Repeat the data in full and exactly. Leave the pictures out.

↓↓↓

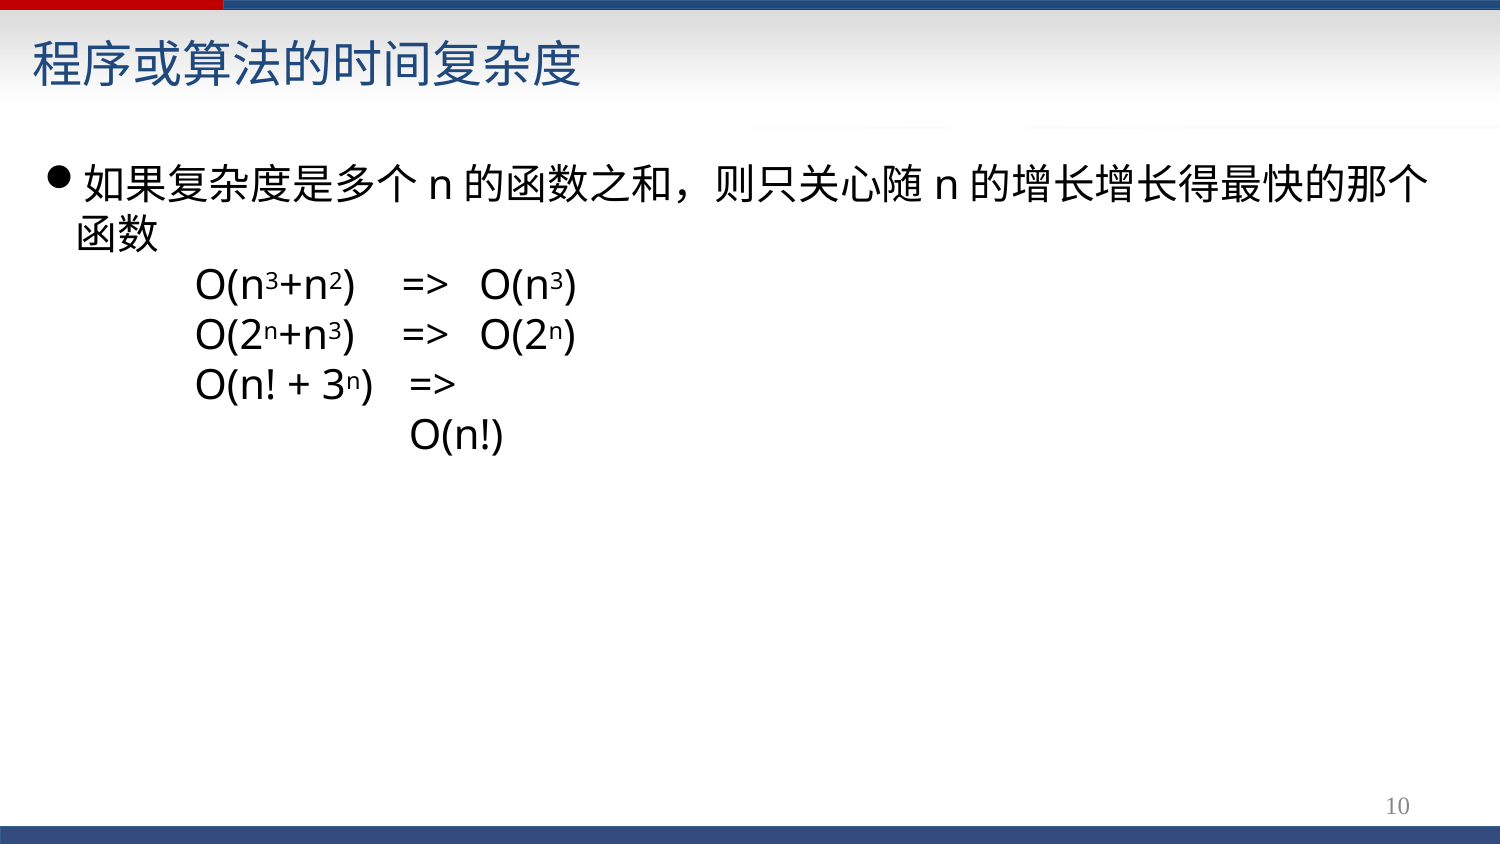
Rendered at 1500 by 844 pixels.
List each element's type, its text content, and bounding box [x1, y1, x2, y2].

picture [0, 10, 1500, 129]
text_box O(n3+n2) O(2n+n3) O(n! + 3n) [188, 255, 382, 408]
slide_number 10 [1378, 789, 1417, 844]
title 程序或算法的时间复杂度 [30, 30, 585, 174]
text_box => O(n3) => O(2n) => O(n!) [395, 255, 582, 459]
text_box 如果复杂度是多个n的函数之和，则只关心随n的增长增长得最快的那个函数 [42, 155, 1464, 258]
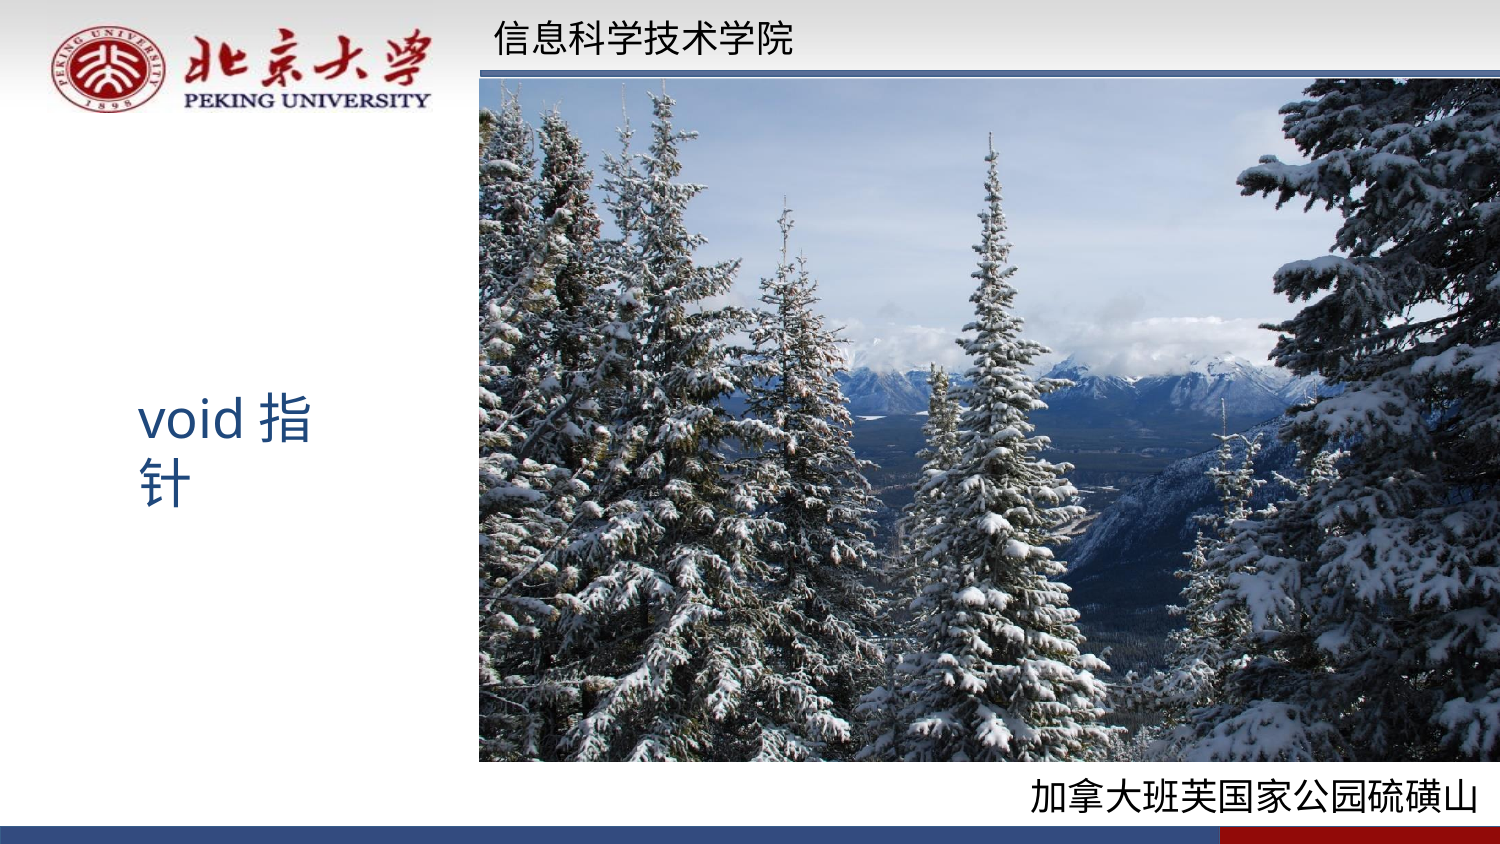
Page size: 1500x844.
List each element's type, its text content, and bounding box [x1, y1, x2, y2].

text_box 信息科学技术学院 [491, 12, 796, 60]
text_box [0, 825, 1500, 844]
text_box 加拿大班芙国家公园硫磺山 [1028, 771, 1483, 818]
picture [0, 0, 1500, 762]
title void指针 [136, 382, 349, 526]
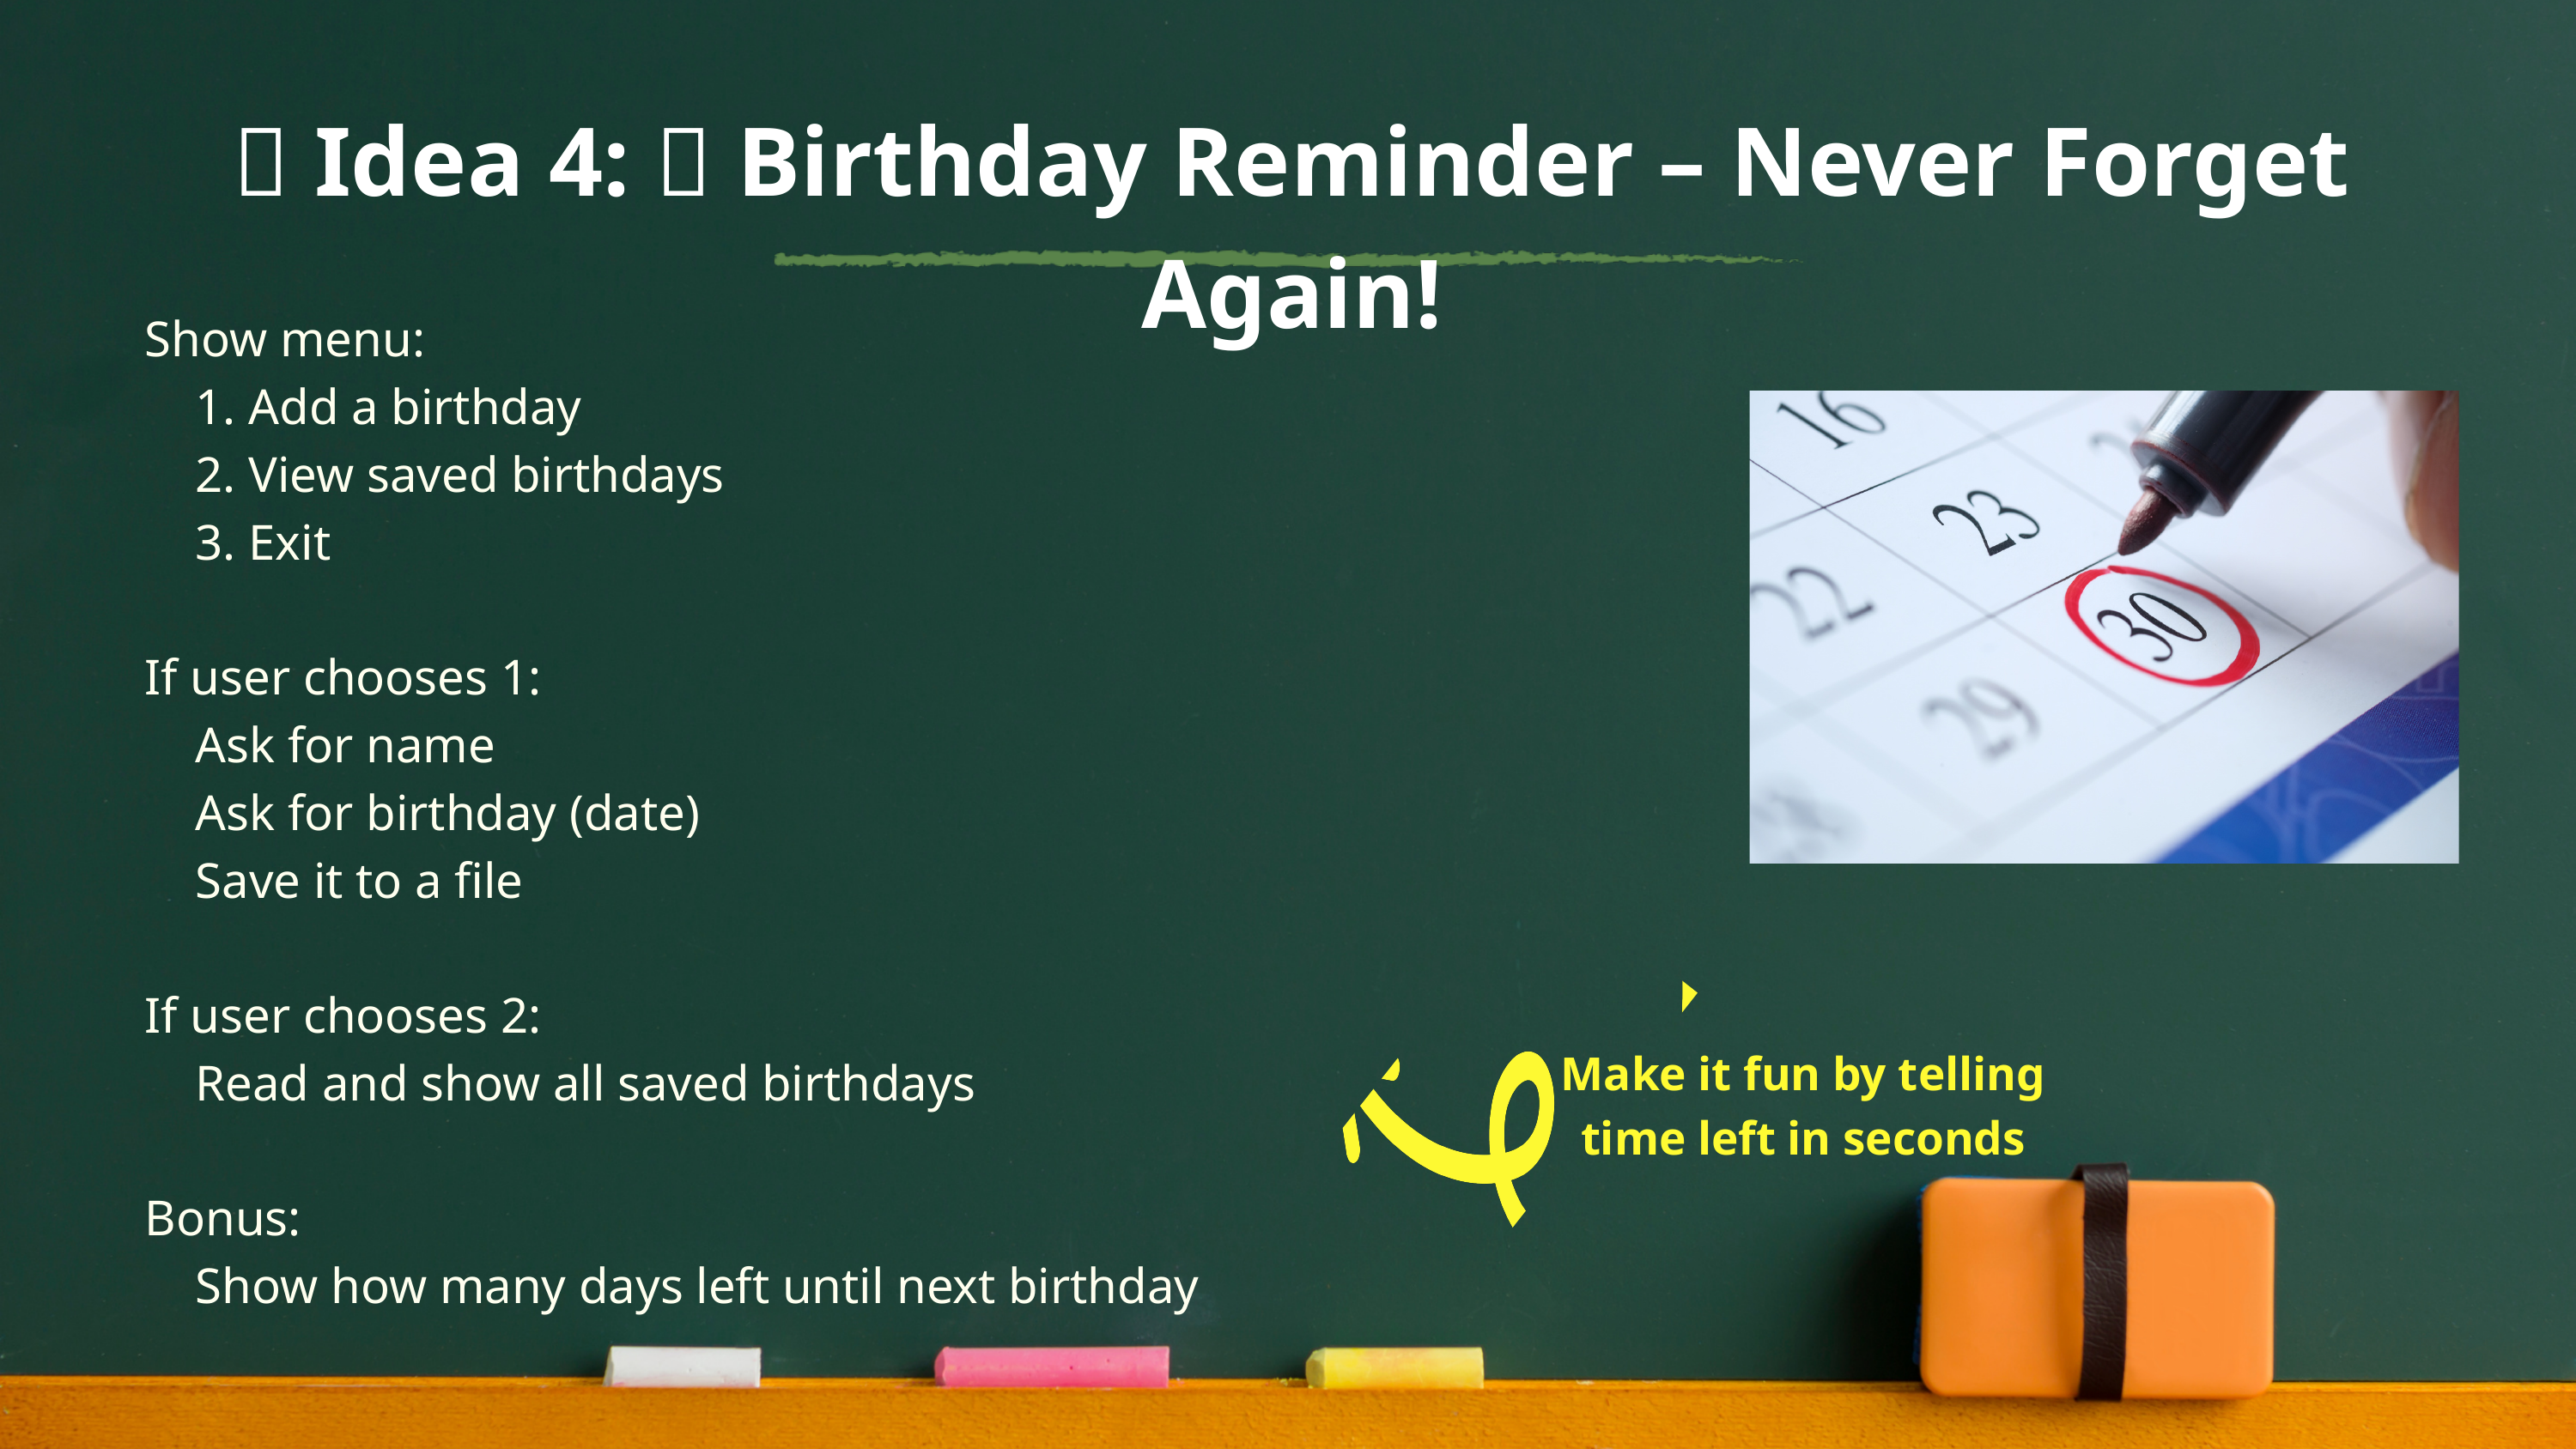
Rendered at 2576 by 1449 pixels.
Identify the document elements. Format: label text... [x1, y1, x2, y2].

text_box [1749, 391, 2459, 864]
text_box 💡 Idea 4: 🎉 Birthday Reminder – Never Forget Again! [109, 82, 2475, 348]
text_box Make it fun by telling time left in seconds [1545, 1036, 2062, 1164]
text_box Show menu: 1. Add a birthday 2. View saved birthdays 3. Exit If user chooses 1: Ask for name Ask for birthday (date) Save it to a file If user chooses 2: Read and show all saved birthdays Bonus: Show how many days left until next birthday [144, 348, 1581, 1449]
text_box [1327, 871, 1698, 1267]
text_box [0, 0, 2576, 1449]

↑↑↑

* **ANSWER BELOW**:
Rendered at 1500 by 844 pixels.
List each element's type, its text content, and bounding box [x1, y1, x2, y2].

picture [0, 10, 1500, 129]
text_box O(n3+n2) O(2n+n3) O(n! + 3n) [188, 255, 382, 408]
slide_number 10 [1378, 789, 1417, 844]
title 程序或算法的时间复杂度 [30, 30, 585, 174]
text_box => O(n3) => O(2n) => O(n!) [395, 255, 582, 459]
text_box 如果复杂度是多个n的函数之和，则只关心随n的增长增长得最快的那个函数 [42, 155, 1464, 258]
Page size: 1500x844.
List each element's type, its text content, and bounding box [x1, y1, x2, y2].

text_box 信息科学技术学院 [491, 12, 796, 60]
text_box [0, 825, 1500, 844]
text_box 加拿大班芙国家公园硫磺山 [1028, 771, 1483, 818]
picture [0, 0, 1500, 762]
title void指针 [136, 382, 349, 526]
Rendered at 2576 by 1449 pixels.
Identify the document elements. Format: label text... [x1, y1, x2, y2].

text_box [1749, 391, 2459, 864]
text_box 💡 Idea 4: 🎉 Birthday Reminder – Never Forget Again! [109, 82, 2475, 348]
text_box Make it fun by telling time left in seconds [1545, 1036, 2062, 1164]
text_box Show menu: 1. Add a birthday 2. View saved birthdays 3. Exit If user chooses 1: Ask for name Ask for birthday (date) Save it to a file If user chooses 2: Read and show all saved birthdays Bonus: Show how many days left until next birthday [144, 348, 1581, 1449]
text_box [1327, 871, 1698, 1267]
text_box [0, 0, 2576, 1449]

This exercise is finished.